- [TEXT SECTION]:

--------------------------------

Consider these six elements of influence, and work those muscles (all together or individually) to become more influential in your field.

Reciprocity

Do something for someone else, and they will tend to return the favour. This is one of my preferred approaches. I will refer clients and leads to people, or help them find something they need – and they’ll be more likely to help me in the future. Reciprocity is a side effect of content marketing – you produce free useful content, and your readers / audience will feel obliged in some way to do something for you. Reciprocity involves giving now to receive later (but without making it feel like an obligation to do so).

Authority

People tend to follow or obey authority figures. It’s in our nature. What you need to develop is earned or demonstrated authority (NOT institutional authority) – your authority comes from your experience and showing your knowledge. Again, content marketing shows that you know what you are doing, which builds your authority.

--------------------------------

Images with bounding boxes:
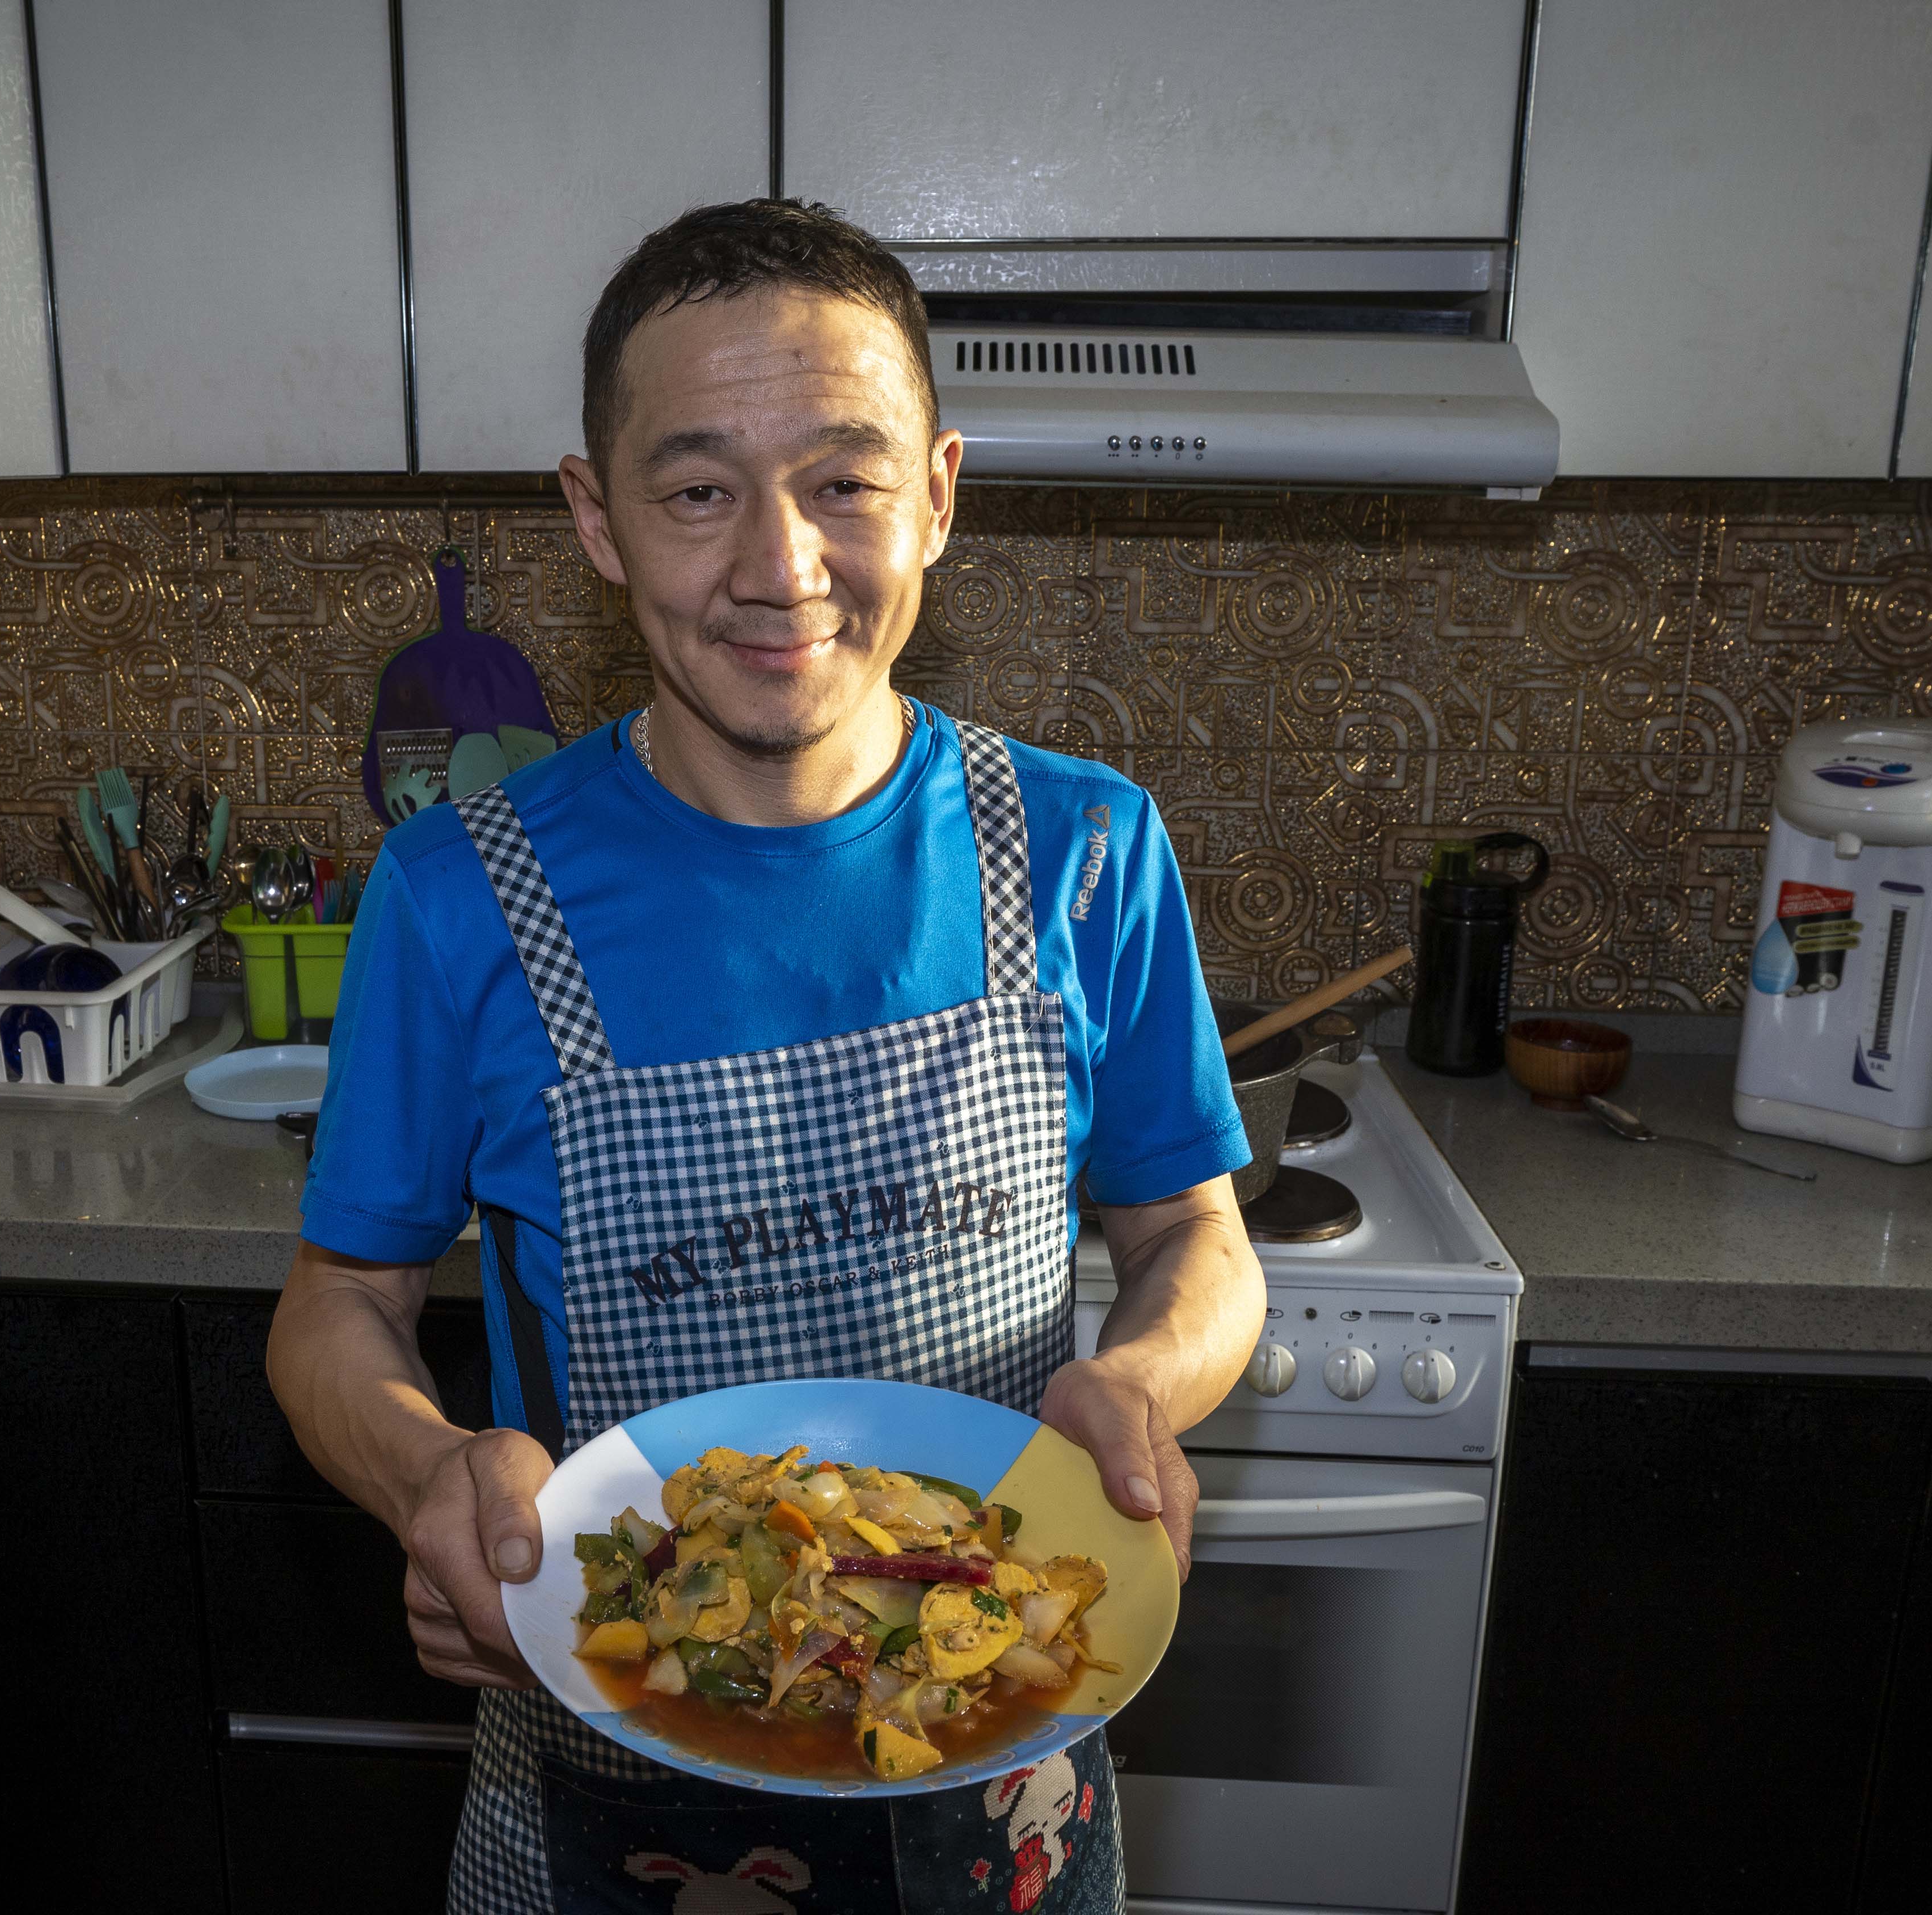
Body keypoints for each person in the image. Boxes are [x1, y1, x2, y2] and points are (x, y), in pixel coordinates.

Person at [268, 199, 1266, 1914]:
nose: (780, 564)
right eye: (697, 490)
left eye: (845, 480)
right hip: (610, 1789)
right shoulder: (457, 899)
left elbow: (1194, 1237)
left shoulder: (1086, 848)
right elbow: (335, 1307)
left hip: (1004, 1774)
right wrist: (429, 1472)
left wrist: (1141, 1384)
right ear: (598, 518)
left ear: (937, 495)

--------------------------------

- [TASK REQUIREMENTS]:
In the text on influence, what kind of authority should you develop? The data come from a separate source.

- [RESPONSE TO THIS TASK]:
Earned or demonstrated authority, not institutional authority.